◆ Activity ◆
Would you transcribe exactly the lines from the beginning of the records below through the line with "focal_mm: 18", both included, omitting the pictures?

[[ Data shown, beginning ]]

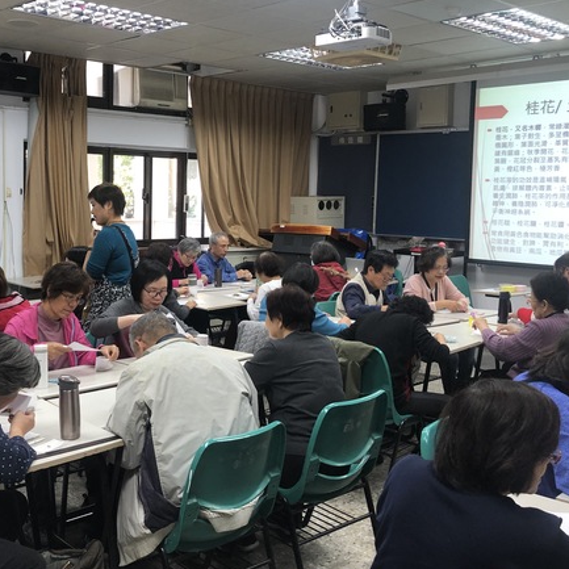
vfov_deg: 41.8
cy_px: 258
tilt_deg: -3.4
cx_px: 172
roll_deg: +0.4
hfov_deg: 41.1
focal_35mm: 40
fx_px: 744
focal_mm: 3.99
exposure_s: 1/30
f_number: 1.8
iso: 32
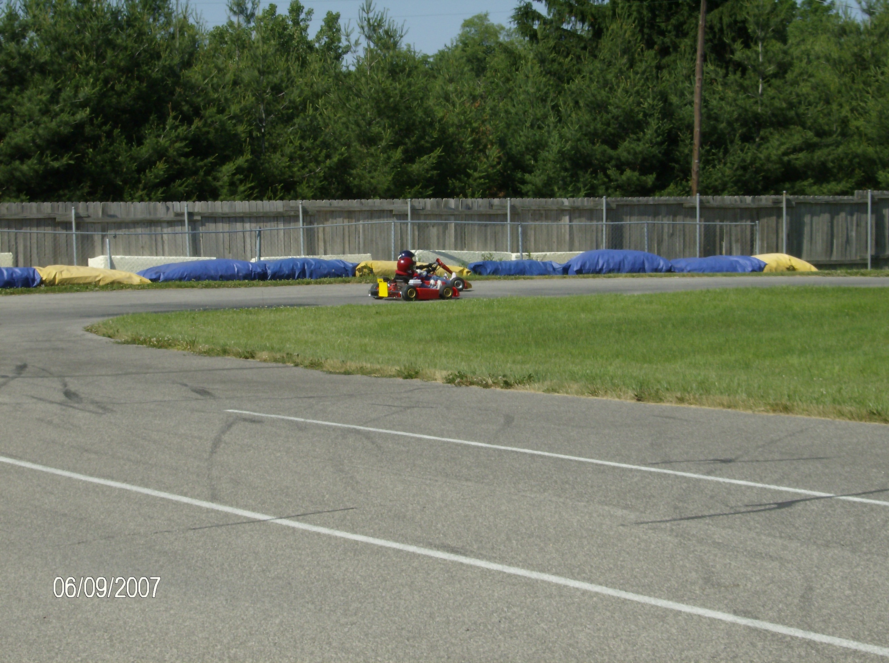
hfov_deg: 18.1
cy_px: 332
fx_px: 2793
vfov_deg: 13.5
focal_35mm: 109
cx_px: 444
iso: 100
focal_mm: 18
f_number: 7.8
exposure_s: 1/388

[[ Data shown, end ]]

◆ Output of the task ◆
vfov_deg: 41.8
cy_px: 258
tilt_deg: -3.4
cx_px: 172
roll_deg: +0.4
hfov_deg: 41.1
focal_35mm: 40
fx_px: 744
focal_mm: 3.99
exposure_s: 1/30
f_number: 1.8
iso: 32
hfov_deg: 18.1
cy_px: 332
fx_px: 2793
vfov_deg: 13.5
focal_35mm: 109
cx_px: 444
iso: 100
focal_mm: 18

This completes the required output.